PASSAGE TO READ START
No external dependencies - uses Python standard library.

Usage

CRITICAL: Always use uv run to execute code with this skill's .venv, NOT system Python.

Initialize Logger

python

# From .agent/skills/structured-logging/ directory
# Run with: uv run python -c "..."
from structured_logging import StructuredLogger

# Initialize with defaults
logger = StructuredLogger(
    log_dir="logs",          # Directory for log files
    retention_days=30        # Auto-delete logs older than 30 days
)

Log Agent Operations

python

from src.models.evaluator_schema import QualityMetrics

# Log successful operation
logger.log(
    log_level="INFO",
    agent_or_skill_name="summary_subagent",
    operation_type="invoke",
    input_summary="Clinical note: 2500 words, cardiology",
    output_summary="Summary generated: 5 key problems, 12 citations",
    execution_time_ms=45000,
    quality_metrics=QualityMetrics(
        citation_coverage=0.92,
        hallucination_rate=0.03,
        jaccard_overlap=0.75
    )
)

Log Errors

python

from src.models.evaluator_schema import ErrorDetails

# Log error with full context
logger.log(
    log_level="ERROR",
    agent_or_skill_name="ollama_client",
    operation_type="error",
    input_summary="Prompt: Generate clinical summary...",
    execution_time_ms=300500,
    error_details=ErrorDetails(
        error_reference_id="ERR-2025-A3F",
        stack_trace="Traceback (most recent call last)...",
        context={"model": "phi4:14b", "timeout": 300},
        file_paths=["src/skills/ollama_client.py"]
    )
PASSAGE TO READ END
SOURCE INFORMATION START
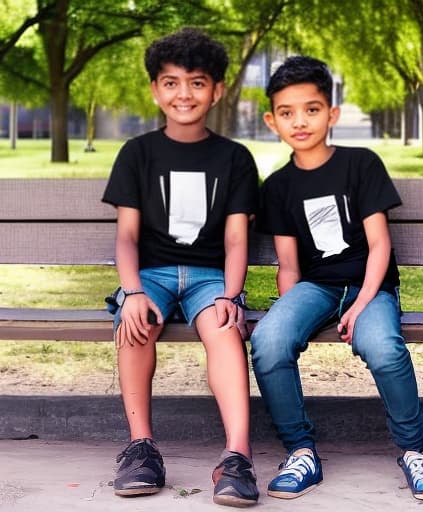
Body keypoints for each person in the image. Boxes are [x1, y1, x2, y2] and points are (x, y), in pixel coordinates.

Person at [251, 55, 423, 502]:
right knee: (268, 340)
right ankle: (301, 451)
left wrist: (361, 305)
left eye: (312, 109)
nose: (299, 121)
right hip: (316, 287)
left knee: (383, 347)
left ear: (332, 113)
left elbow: (380, 245)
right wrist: (290, 317)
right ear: (272, 120)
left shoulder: (360, 165)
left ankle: (415, 451)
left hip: (370, 285)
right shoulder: (278, 187)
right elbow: (288, 265)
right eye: (287, 113)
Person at [102, 28, 259, 507]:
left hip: (210, 277)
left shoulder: (234, 158)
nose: (183, 93)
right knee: (136, 323)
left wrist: (231, 295)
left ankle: (236, 458)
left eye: (196, 82)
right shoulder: (138, 154)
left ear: (217, 90)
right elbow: (127, 237)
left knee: (223, 327)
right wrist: (130, 292)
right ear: (155, 90)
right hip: (151, 274)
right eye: (170, 82)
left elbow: (236, 240)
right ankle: (141, 448)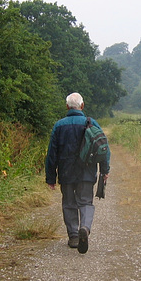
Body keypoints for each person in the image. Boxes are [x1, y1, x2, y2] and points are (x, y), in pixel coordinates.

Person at [45, 92, 110, 254]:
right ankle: (85, 228)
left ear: (67, 107)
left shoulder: (59, 125)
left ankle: (74, 236)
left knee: (69, 203)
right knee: (86, 202)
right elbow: (103, 147)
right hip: (87, 172)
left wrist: (51, 177)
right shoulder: (91, 122)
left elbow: (51, 153)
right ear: (82, 106)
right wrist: (104, 170)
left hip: (66, 172)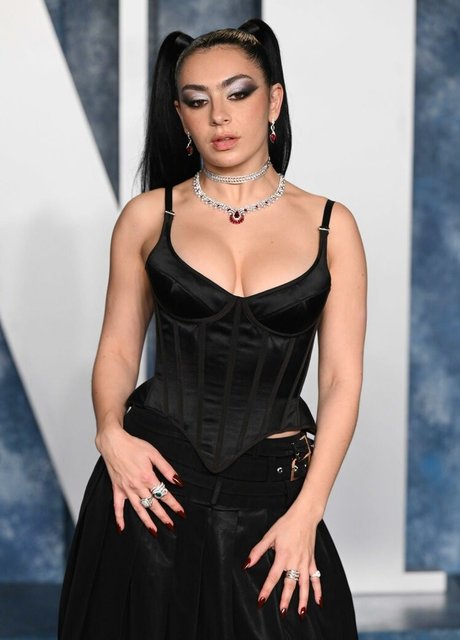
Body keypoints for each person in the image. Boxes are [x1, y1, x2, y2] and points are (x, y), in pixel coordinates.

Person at [58, 18, 366, 640]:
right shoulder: (149, 217)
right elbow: (117, 349)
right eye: (197, 102)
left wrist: (308, 511)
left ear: (273, 101)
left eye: (238, 93)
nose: (219, 116)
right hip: (152, 492)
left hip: (273, 499)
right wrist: (110, 433)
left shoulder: (333, 226)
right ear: (180, 115)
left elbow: (340, 381)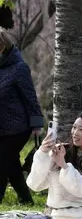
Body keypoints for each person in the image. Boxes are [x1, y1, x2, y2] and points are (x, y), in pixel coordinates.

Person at [0, 27, 42, 204]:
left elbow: (30, 96)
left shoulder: (19, 68)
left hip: (18, 128)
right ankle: (26, 199)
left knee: (1, 163)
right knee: (11, 165)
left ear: (2, 46)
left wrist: (37, 124)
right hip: (2, 129)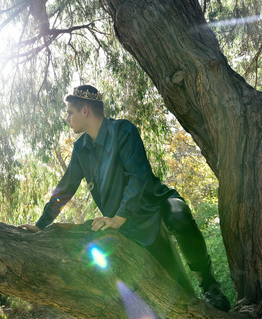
SOURCE INFORMATION END
• **ACTIVITIES**
a: In the structured logging text, after how many days are old log files deleted automatically?
b: Carry the structured logging text forward from the point where it stops.
The lines aren't needed here.

• **PER-TASK ANSWERS**
a: 30 days

b:
)

Log Iterative Refinement

python

# Log each iteration in refinement loop
for iteration in range(1, 6):
    logger.log(
        log_level="INFO",
        agent_or_skill_name="main_orchestrator",
        operation_type="iterate",
        input_summary=f"Iteration {iteration}: Refining based on evaluator feedback",
        output_summary=f"Status: {'pass' if metrics_pass else 'fail'}",
        execution_time_ms=iteration_time,
        quality_metrics=current_metrics
    )

Read and Filter Logs

python

from datetime import datetime

# Read today's logs
entries = logger.read_logs()

# Read specific date
entries = logger.read_logs(date=datetime(2025, 10, 24))

# Filter by log level
errors = logger.read_logs(log_level="ERROR")

# Filter by agent
agent_logs = logger.read_logs(agent_name="evaluator_agent")

Cleanup Old Logs

python

# Manually trigger cleanup (also runs automatically)
deleted_count = logger.cleanup_old_logs()
print(f"Deleted {deleted_count} expired log files")

Log Format

File Path: logs/YYYY-MM-DD.json

Format: Newline-delimited JSON (one entry per line)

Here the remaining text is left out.